Work instructions: List every function name that appears in the OpenCV thread below.

Text block:
- - - - -

Is there an equivalent of np.unique()
or bincount()
for an OpenCV Mat
? I am working with C++ so can't just convert to a numpy
array.
No, there is not! You can code your own, though:
std::vector<float> unique(const cv::Mat& input, bool sort = false)
Find the unique elements of a single channel cv::Mat.
Parameters:
input: It will be treated as if it was 1-D.
sort: Sorts the unique values (optional).
The implementation of such function is pretty straight forward, however, the following only works with single channel CV_32F
:
#include <algorithm>
#include <vector>
std::vector<float> unique(const cv::Mat& input, bool sort = false)

- - - - -

Records:

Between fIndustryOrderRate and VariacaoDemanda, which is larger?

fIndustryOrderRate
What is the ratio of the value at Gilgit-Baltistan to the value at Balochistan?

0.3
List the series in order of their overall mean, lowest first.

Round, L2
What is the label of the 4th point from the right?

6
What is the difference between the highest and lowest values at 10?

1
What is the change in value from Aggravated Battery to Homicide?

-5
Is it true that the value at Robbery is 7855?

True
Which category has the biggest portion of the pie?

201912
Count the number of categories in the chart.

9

- - - - -

Result of the exercise: np.unique(), bincount(), unique